Volker Sielaff, Three Poems
[My translations of contemporary German poet Volker Sielaff: b. 1966; also essays; first poetry collection 2003]
Flies
As a village kid I grew up with flies, their
humming. Before tiny window panes they just
fell down at some point, and there was no one
who then wanted to sweep them away, for days
they just lay there with their lifeless legs, held only
by a bloodless body no longer able to support them
in the gutter of the toilet’s window sill where they
shone strongly for a good time yet, lead blue or
sulphur yellow, while the wing music of the others
merrily continued…, like today between the cherry tree
and the sky, at half the tree’s height, while
opinions were being handed around, I switched
off, sluggish afternoon with coffee and cake, my
gaze sideways at the rocking up and down as if
they were all hanging on one invisible thread – here
under this blue that has nothing more to say:
a swarm of flies weaving its glass
net in the summer air.
Fetish
Days afterwards his soles are still red.
He has gone through iron, upright, hard at his heels
still the beast that’s after him,
the winged one or the one with the great stride,
elephant ears or grief in its face.
He dreams of the lynx, the eagle, the bear.
Everywhere. Puts on the mask, hard at his heels
a shining as from a restless star.
An animal is dreaming itself. At one point
it calls out to him as if he’s never been away.
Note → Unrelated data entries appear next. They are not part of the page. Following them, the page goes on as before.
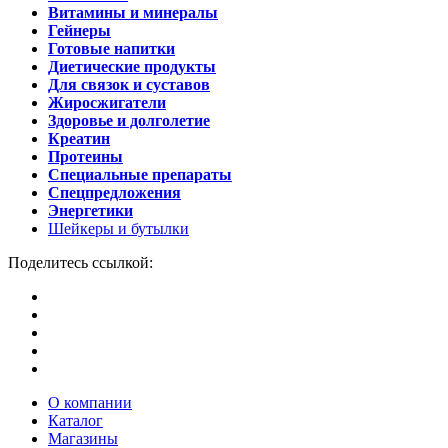
Витамины и минералы
Гейнеры
Готовые напитки
Диетические продукты
Для связок и суставов
Жиросжигатели
Здоровье и долголетие
Креатин
Протеины
Специальные препараты
Спецпредложения
Энергетики
Шейкеры и бутылки
Поделитесь ссылкой:
О компании
Каталог
Магазины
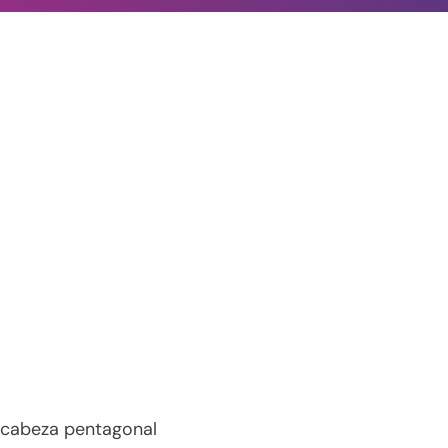
 cabeza pentagonal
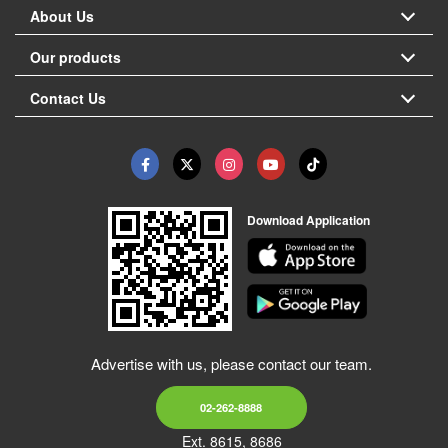
About Us
Our products
Contact Us
Download Application
Advertise with us, please contact our team.
02-262-8888
Ext. 8615, 8686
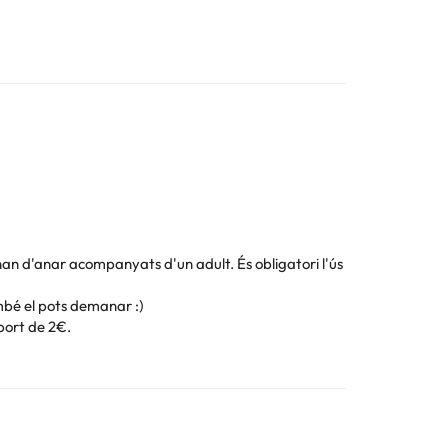
han d'anar acompanyats d'un adult. És obligatori l'ús
ambé el pots demanar :)
port de 2€.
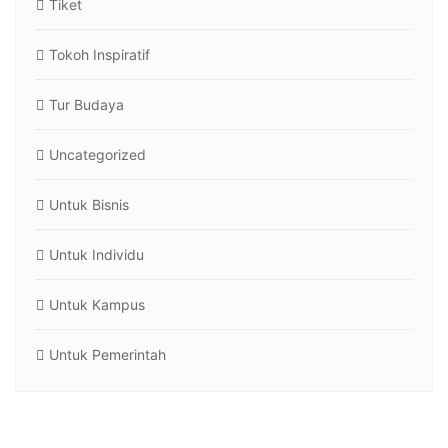
Tiket
Tokoh Inspiratif
Tur Budaya
Uncategorized
Untuk Bisnis
Untuk Individu
Untuk Kampus
Untuk Pemerintah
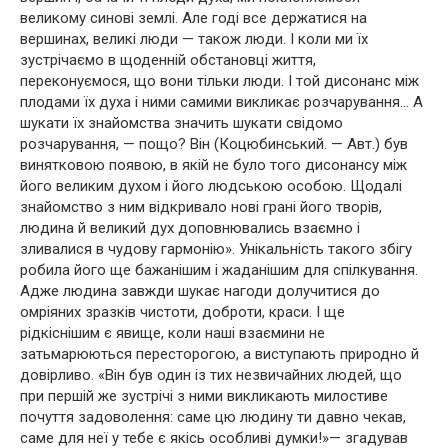
великому синові землі. Але годі все держатися на
вершинах, великі люди — також люди. І коли ми їх
зустрічаємо в щоденній обстановці життя,
переконуємося, що вони тільки люди. І той дисонанс між
плодами їх духа і ними самими викликає розчарування… А
шукати їх знайомства значить шукати свідомо
розчарування, — пощо? Він (Коцюбинський. — Авт.) був
винятковою появою, в якій не було того дисонансу між
його великим духом і його людською особою. Щодалі
знайомство з ним відкривало нові грані його творів,
людина й великий дух доповнювались взаємно і
зливалися в чудову гармонію». Унікальність такого збігу
робила його ще бажанішим і жаданішим для спілкування.
Адже людина завжди шукає нагоди долучитися до
омріяних зразків чистоти, доброти, краси. І ще
рідкіснішим є явище, коли наші взаємини не
затьмарюються пересторогою, а виступають природно й
довірливо. «Він був один із тих незвичайних людей, що
при першій же зустрічі з ними викликають милостиве
почуття задоволення: саме цю людину ти давно чекав,
саме для неї у тебе є якісь особливі думки!»— згадував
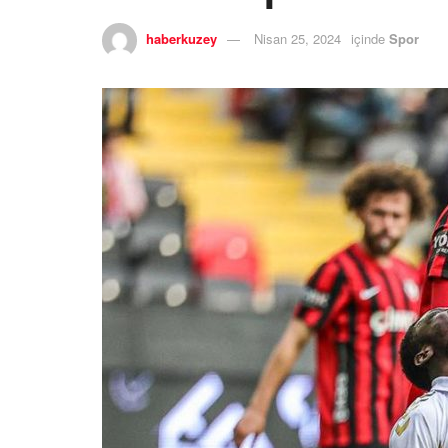
haberkuzey
Nisan 25, 2024
içinde
Spor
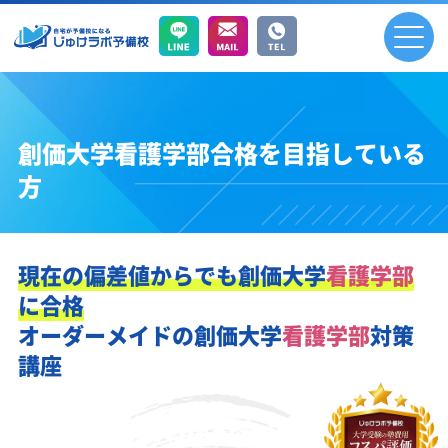
創価大学看護学部合格を目指している
方
現在の偏差値からでも
創価大学
看護学部
に合格
オーダーメイドの
創価大学
看護学部
対策
講座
Equal
among equals. While the elephant
pays his dead brother a visit: grieving
a wobbling of the ears. Language?
Hamann believed it came from God.
Ice Nights
Not the ice nights and not the superlatives.
We feel with our hands, with our hands we wipe
our brows – the drops of rain the drops
of exuberance. We absorb what remained
of the clouds. We create with our hands, with our hands
we touch. It’s a morning made of weather-loneliness,
golden letters and superlatives.
You’re exaggerating says this one movement
of your hand. The year turns over its pages, we call it
day or week or month, we call it
season. Spring emerges
like a bird from an egg, the trees
begin to sweat. Something exudes
out of our pores like a thought
of ice nights.
Spring is an egg knocking its own head off,
a thought in an incubator, corn of rice, corn of hail,
it scatters itself at the right time.
The ice nights burst from the edges,
melancholy bursts from the edges.
Spring that is
this poem too, are words like little
oval leaves or words like big
oval leaves; toothed words, dandelion-
words. Spring emerges from an egg like a
poem.
We feel with our hands.
Not the ice nights. And not the superlatives.


Oh, super, enjoyed these, the first particularly.
Good stuff.
Thanks, glad you liked them. Probably like ‘Flies’ best too.